● **SUPPLIED INFORMATION**:
--------------------------------------------------

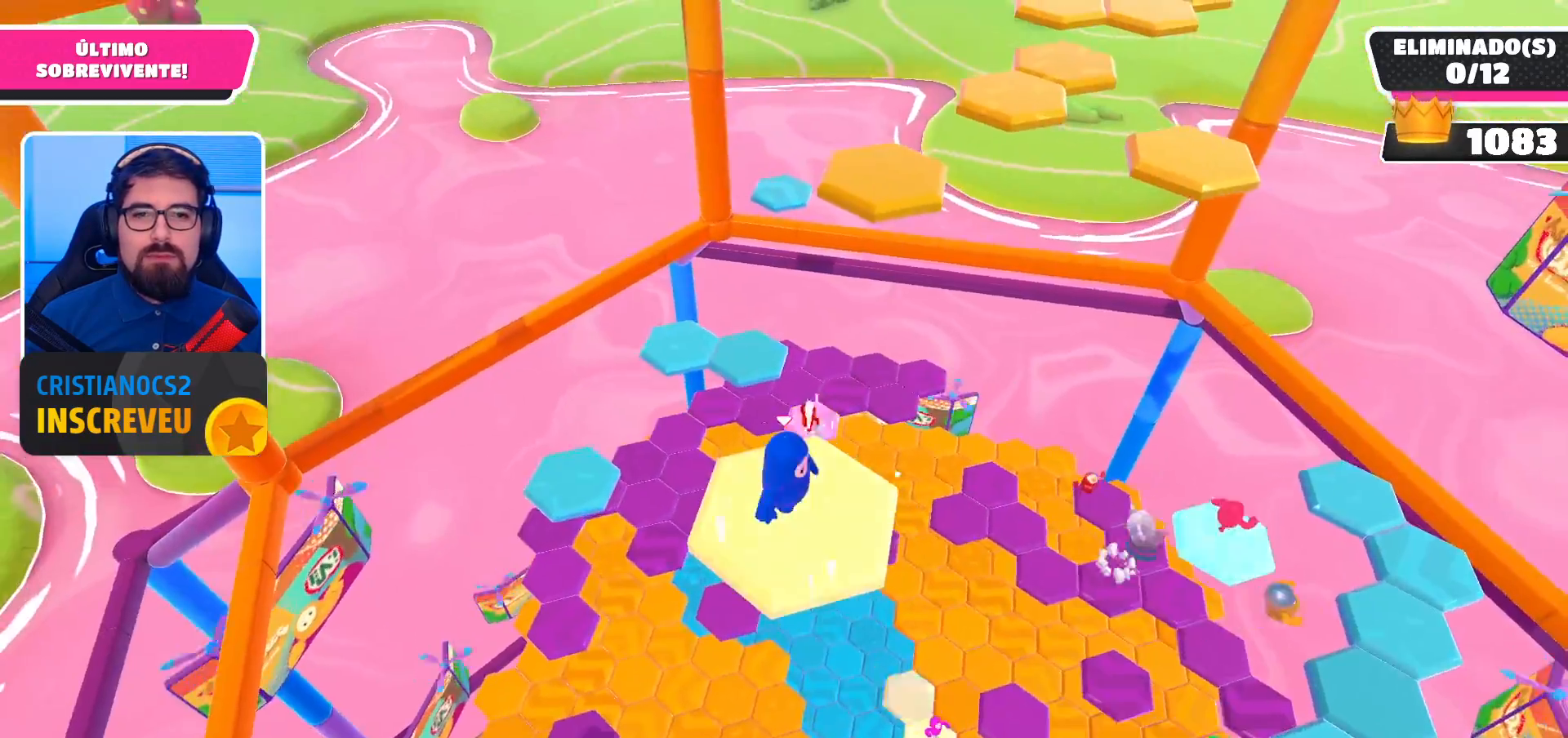
{"buttons": [], "left_stick": "center", "right_stick": "center", "events": [[167, "left_stick", "up-right"], [267, "right_stick", "down-left"], [400, "left_stick", "up"], [500, "left_stick", "center"], [500, "right_stick", "center"]]}
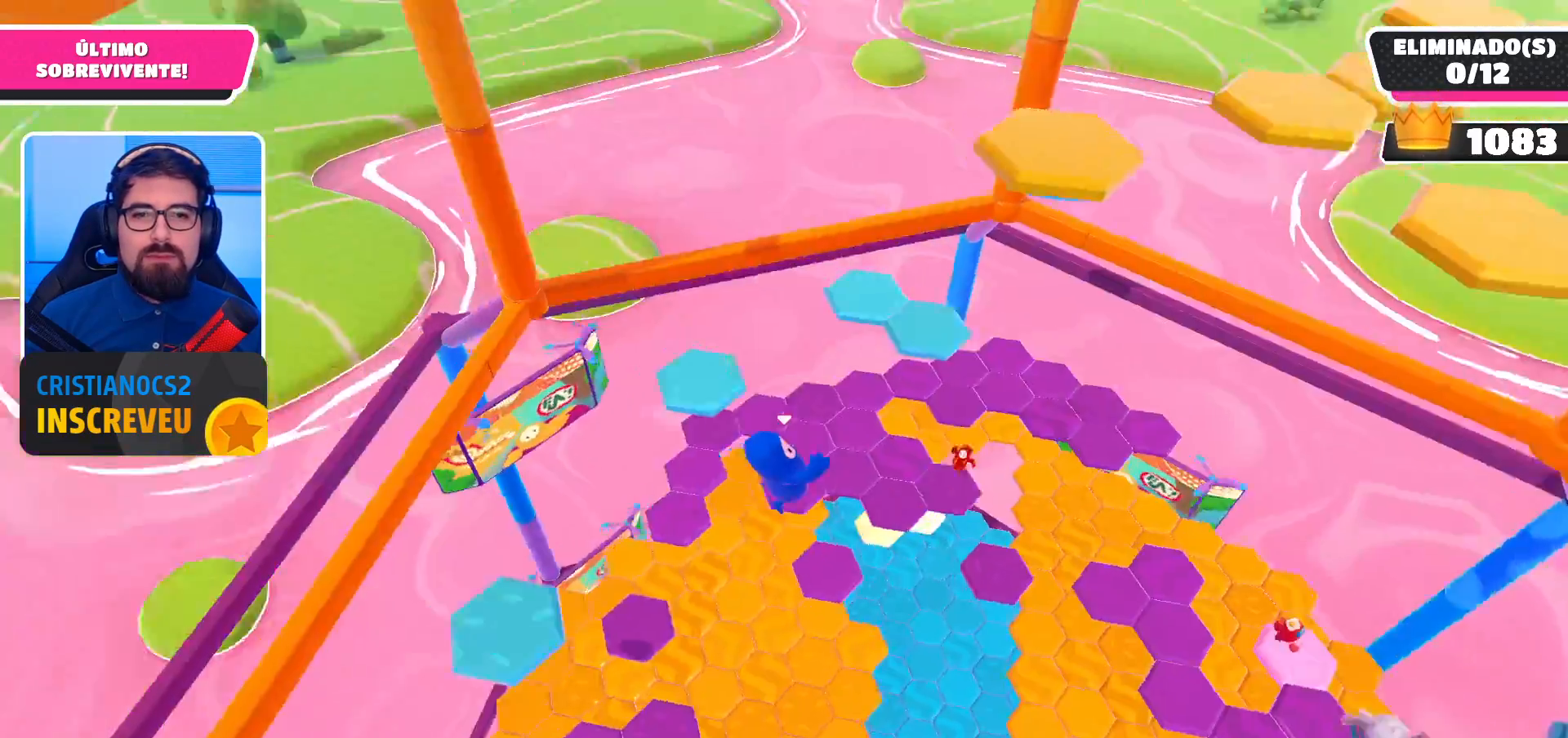
{"buttons": [], "left_stick": "up-right", "right_stick": "left", "events": [[467, "right_stick", "left"], [500, "left_stick", "up-right"]]}
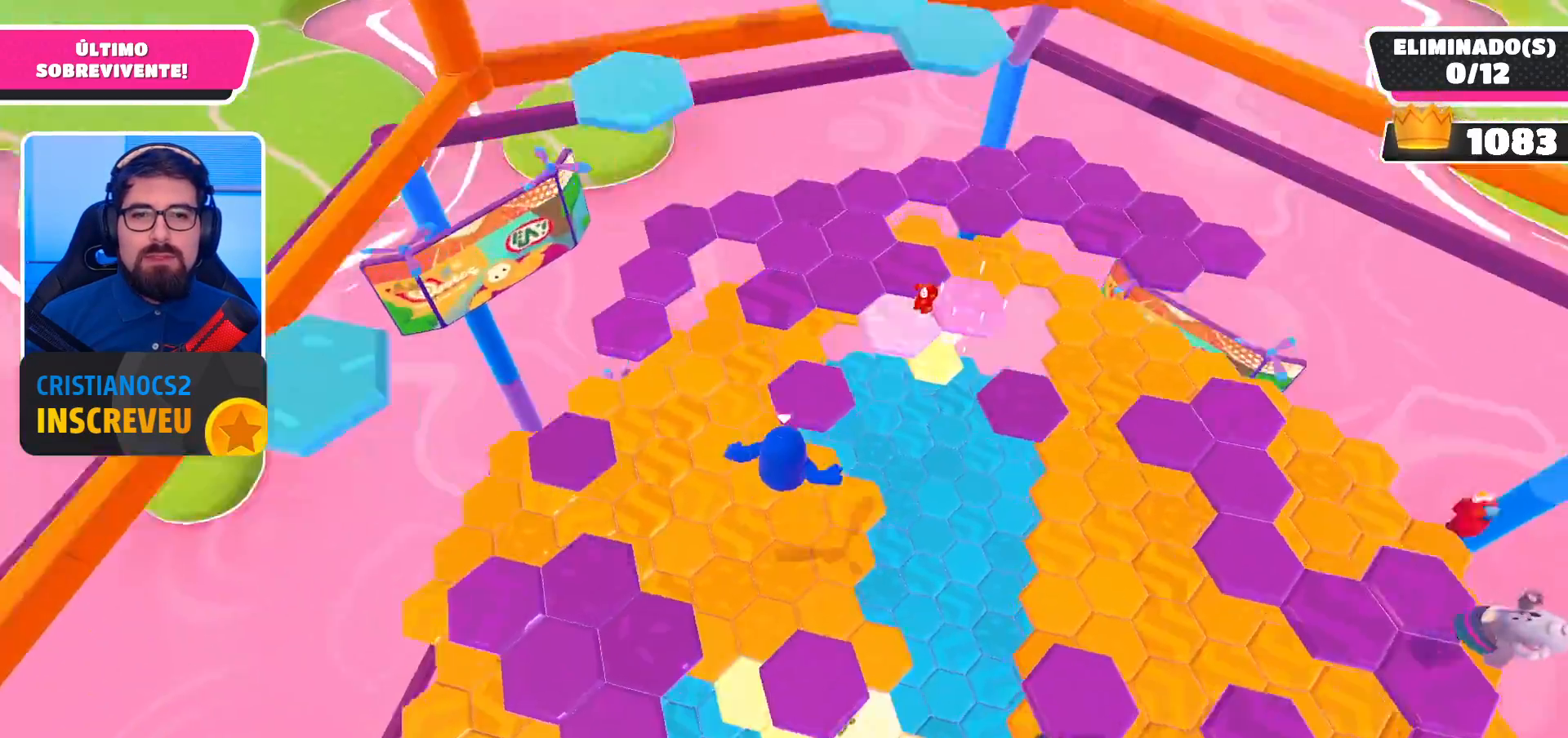
{"buttons": [], "left_stick": "left", "right_stick": "center", "events": [[67, "right_stick", "up-left"], [267, "left_stick", "left"], [267, "right_stick", "center"]]}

--------------------------------------------------

● **AIM OF THE TASK**: When you copy the data above, reproduce each line exactly and skip every image.

● **ANSWER SECTION**:
{"buttons": [], "left_stick": "center", "right_stick": "center", "events": [[167, "left_stick", "up-right"], [267, "right_stick", "down-left"], [400, "left_stick", "up"], [500, "left_stick", "center"], [500, "right_stick", "center"]]}
{"buttons": [], "left_stick": "up-right", "right_stick": "left", "events": [[467, "right_stick", "left"], [500, "left_stick", "up-right"]]}
{"buttons": [], "left_stick": "left", "right_stick": "center", "events": [[67, "right_stick", "up-left"], [267, "left_stick", "left"], [267, "right_stick", "center"]]}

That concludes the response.